Le français a déjà été la langue du territoire nord-américain, elle ne l'est plus. Le français a déjà été la langue de la monarchie, elle ne l'est plus (en fait, la monarchie n'est pratiquement plus non plus...). Le français a déjà été la langue officielle des Jeux Olympiques, elle ne l'est plus. Soyons honnêtes ici : on peut bien s'acharner à vouloir forcer l'adoption de la loi "Pierre De Coubertin" au comité olympique, mais ça revient à se mettre des œillères et à refuser de voir la réalité contemporaine en plein face.
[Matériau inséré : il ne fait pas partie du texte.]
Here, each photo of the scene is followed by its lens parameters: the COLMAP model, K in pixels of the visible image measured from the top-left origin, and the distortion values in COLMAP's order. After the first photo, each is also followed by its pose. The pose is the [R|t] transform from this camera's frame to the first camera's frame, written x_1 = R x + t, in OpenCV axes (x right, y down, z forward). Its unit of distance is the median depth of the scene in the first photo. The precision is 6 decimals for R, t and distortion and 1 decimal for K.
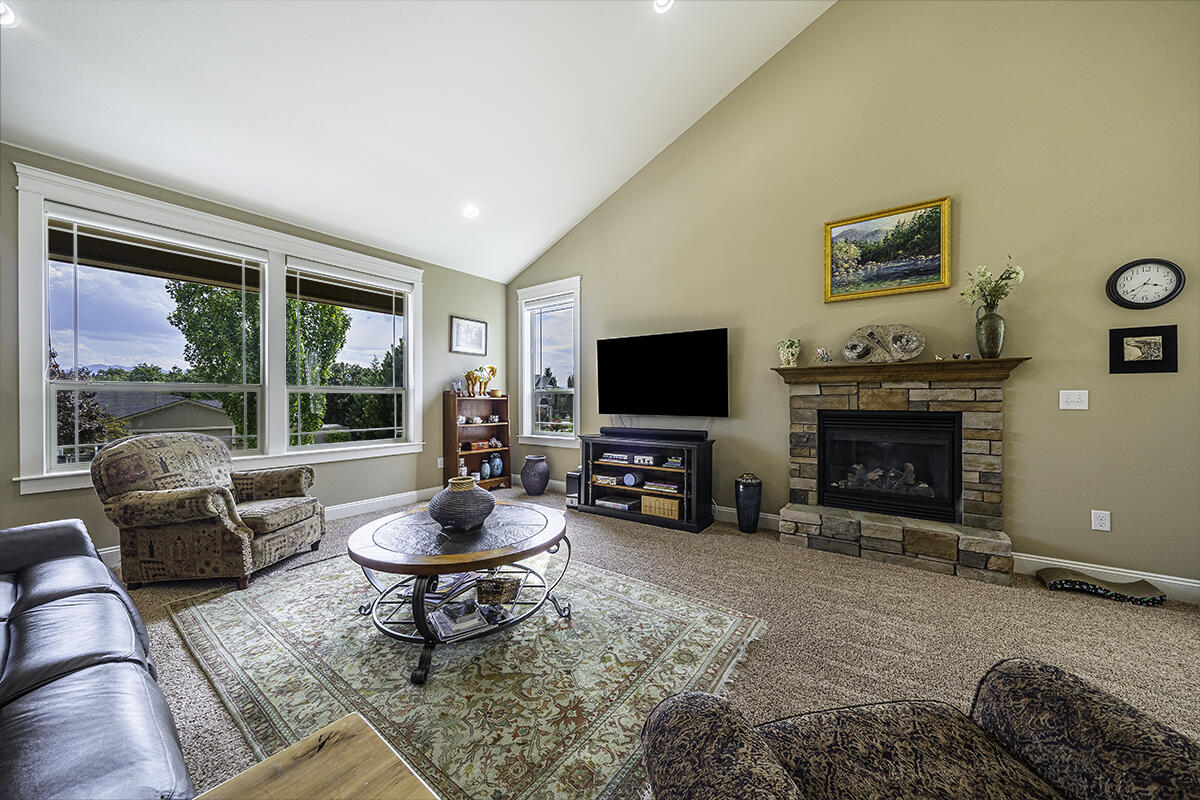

Le français n'est plus parlé aux Olympiques tout simplement parce que depuis leur renaissance, les JO ont pris une dimension internationale que seul l'anglais peut combler en tant que nouvelle lingua franca (jusqu'à ce qu'il soit détrôné par le mandarin dans quelques décennies).
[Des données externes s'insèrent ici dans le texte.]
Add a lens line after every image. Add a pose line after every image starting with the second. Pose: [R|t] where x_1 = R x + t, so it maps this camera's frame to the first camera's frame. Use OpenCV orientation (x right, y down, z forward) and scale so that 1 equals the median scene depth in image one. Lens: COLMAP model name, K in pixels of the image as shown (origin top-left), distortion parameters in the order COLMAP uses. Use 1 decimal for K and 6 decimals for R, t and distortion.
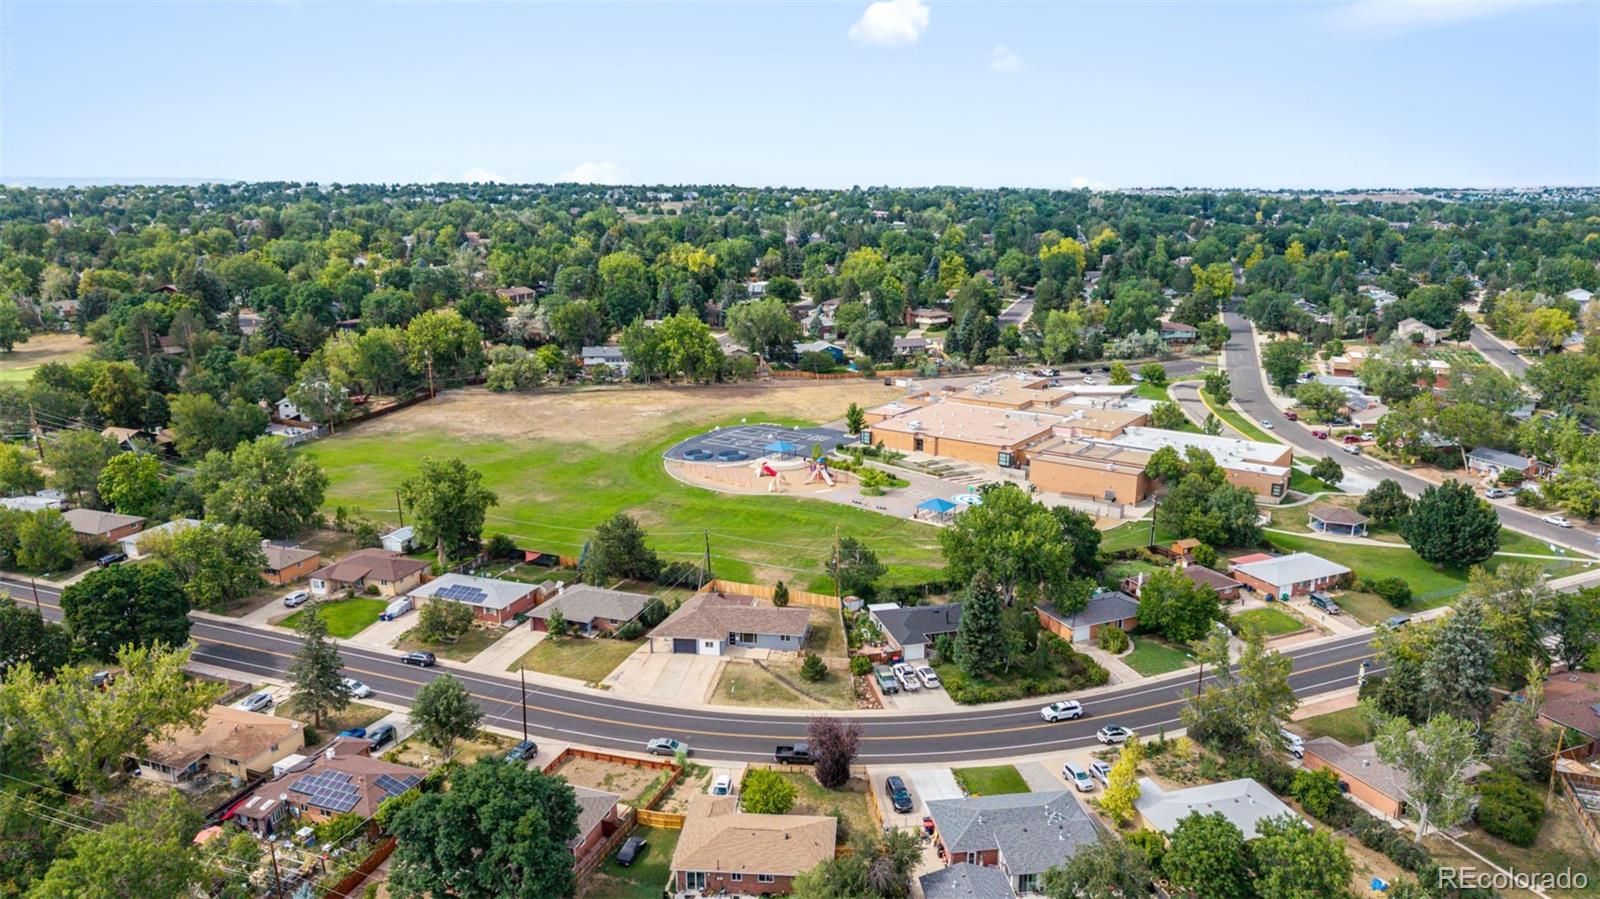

Cela n'empêche pas le français de faire des avancées majeures dans d'autres sphères. En outre, au détriment de l'anglais, la place de la langue de Molière au Québec, tant dans l'affichage que dans le monde des affaires, est d'autant plus enviable aujourd'hui qu'elle ne l'était dans la première moitié du 20e siècle. Et cela malgré le discours alarmiste que tiennent les intégristes de la loi 101 !

De toute manière, forcer l'apprentissage et/ou l'utilisation d'une langue de manière artificielle, c'est la recette parfaite pour l'anéantir et se faire des ennemis... Suffit de voir l'opinion que les Estoniens ont du russe, celle qu'ont les Finlandais du suédois ou encore celle des Catalans par rapport à l'espagnol ! Combien d'Anglo-Canadiens auraient appris le français par pur plaisir s'ils n'avaient pas été a priori dégoûtés par l'obligation du bilinguisme à la Trudeau ou celle du spectre de l'indépendance du Québec ? Les révisionnistes s'en donneront à cœur joie.

Je partage l'avis de ceux qui trouvent que le comité olympique s'en fait des accroires et qu'on réussit à passer un méchant sapin aux francophones du Canada à Vancouver. Le problème, c'est que les francophones demeurent hyper crédules et pensent encore naïvement que le français est une langue olympique active, au même titre qu'elle est une langue canadienne active... Ce n'est plus le cas. "Welcome to the real world, Neo."